For one thing, Mars Express has discovered an equatorial ice deposit some 800 km x 900 km in size that would have been formed within the last 5 million years. In other words, ladies and gentlemen, we've got water on our hands--and in geological terms, extremely recently liquid water at that--and as the biologists have always told us, "Water = Life." Mars Express investigators also believe that whether the volcanic activity that would have sustained underground liquid water at the equator 5 million years ago is still going on; similar processes are probably still active at the Martian North Pole. The Mars Express results do not support the idea of liquid water on the surface of Mars any time within the last 3 billion years, however, though this may not agree with the findings of NASA's Spirit and Opportunity rovers.

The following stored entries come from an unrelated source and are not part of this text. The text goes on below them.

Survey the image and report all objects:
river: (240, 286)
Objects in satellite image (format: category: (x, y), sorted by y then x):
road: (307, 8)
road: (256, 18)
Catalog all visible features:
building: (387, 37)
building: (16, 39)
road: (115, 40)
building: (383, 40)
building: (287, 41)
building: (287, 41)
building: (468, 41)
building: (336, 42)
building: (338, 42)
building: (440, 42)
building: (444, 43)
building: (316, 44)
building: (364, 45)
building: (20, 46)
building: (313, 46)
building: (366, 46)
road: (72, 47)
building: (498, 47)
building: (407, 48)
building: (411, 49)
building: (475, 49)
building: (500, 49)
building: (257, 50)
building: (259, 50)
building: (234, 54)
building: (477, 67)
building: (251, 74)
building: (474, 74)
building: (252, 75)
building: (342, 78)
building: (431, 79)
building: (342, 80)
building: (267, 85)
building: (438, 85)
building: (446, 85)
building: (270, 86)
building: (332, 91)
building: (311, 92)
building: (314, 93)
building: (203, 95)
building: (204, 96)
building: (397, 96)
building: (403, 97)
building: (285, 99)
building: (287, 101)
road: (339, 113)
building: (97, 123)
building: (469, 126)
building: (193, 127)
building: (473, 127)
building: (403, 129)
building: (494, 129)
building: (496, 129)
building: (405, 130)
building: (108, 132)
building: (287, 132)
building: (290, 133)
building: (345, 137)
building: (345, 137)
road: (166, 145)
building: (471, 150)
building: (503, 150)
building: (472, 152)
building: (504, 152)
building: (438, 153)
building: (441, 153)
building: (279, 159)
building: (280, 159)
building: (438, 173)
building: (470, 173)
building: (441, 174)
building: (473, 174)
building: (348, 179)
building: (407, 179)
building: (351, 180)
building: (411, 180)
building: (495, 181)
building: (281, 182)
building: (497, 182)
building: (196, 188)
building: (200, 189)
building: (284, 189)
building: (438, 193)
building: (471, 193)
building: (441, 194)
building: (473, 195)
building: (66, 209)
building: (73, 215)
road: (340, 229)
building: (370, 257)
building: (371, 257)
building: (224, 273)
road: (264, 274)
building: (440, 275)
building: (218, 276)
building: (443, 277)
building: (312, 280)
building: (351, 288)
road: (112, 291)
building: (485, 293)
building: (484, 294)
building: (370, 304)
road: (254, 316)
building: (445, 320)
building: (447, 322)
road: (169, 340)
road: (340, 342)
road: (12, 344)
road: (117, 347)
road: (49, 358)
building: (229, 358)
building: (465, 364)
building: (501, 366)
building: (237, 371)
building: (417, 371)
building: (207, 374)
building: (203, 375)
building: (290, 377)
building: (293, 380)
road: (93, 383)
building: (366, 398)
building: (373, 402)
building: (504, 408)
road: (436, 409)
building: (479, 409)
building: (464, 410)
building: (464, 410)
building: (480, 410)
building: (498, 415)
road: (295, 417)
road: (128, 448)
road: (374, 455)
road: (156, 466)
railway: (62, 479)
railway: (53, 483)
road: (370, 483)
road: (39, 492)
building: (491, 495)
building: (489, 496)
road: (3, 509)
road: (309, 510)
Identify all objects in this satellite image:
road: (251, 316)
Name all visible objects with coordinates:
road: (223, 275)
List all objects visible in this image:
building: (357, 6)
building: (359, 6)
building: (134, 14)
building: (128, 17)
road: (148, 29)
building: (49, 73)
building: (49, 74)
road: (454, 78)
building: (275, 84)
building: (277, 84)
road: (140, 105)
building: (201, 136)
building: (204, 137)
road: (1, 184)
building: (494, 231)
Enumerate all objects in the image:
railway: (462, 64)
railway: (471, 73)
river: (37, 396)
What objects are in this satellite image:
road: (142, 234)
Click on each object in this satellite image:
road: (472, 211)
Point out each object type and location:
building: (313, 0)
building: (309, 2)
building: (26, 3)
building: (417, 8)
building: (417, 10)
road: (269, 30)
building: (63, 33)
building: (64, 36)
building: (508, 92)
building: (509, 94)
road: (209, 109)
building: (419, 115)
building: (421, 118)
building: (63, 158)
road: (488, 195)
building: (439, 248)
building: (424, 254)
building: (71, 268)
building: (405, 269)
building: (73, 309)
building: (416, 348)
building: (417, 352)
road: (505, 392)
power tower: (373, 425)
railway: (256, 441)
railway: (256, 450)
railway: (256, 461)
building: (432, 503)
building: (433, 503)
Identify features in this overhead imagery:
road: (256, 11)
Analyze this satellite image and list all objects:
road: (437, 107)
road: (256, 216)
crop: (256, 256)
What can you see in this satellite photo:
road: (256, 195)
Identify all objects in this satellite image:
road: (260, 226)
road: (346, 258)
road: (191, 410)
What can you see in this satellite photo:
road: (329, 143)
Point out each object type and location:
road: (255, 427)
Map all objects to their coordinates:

They have also detected methane in the Martian atmosphere, which previously had been thought to be lacking (In contrast to Saturn's moon Titan, which is swimming in it.). What's more, they have discovered that the quantity of methane is, to repeat an earlier turn of phrase, nontrivial. That is to say, it exists in such quantites that some among the ESA scientists argue it is likely the byproduct of biological processes. For a bit of whimsical context, consider that the typical Earth cow belches methane four times each minute. Perhaps Martian bacteria are doing something similar. (Presumably there are no titanic Titanian Guernseys responsible for that moon's atmosphere.)
In the end, an informal poll of the scientists attending the conference where these results were being discussed revealed that three-quarters of them thought there had once been life on Mars, and one-quarter further thought that there was life there now.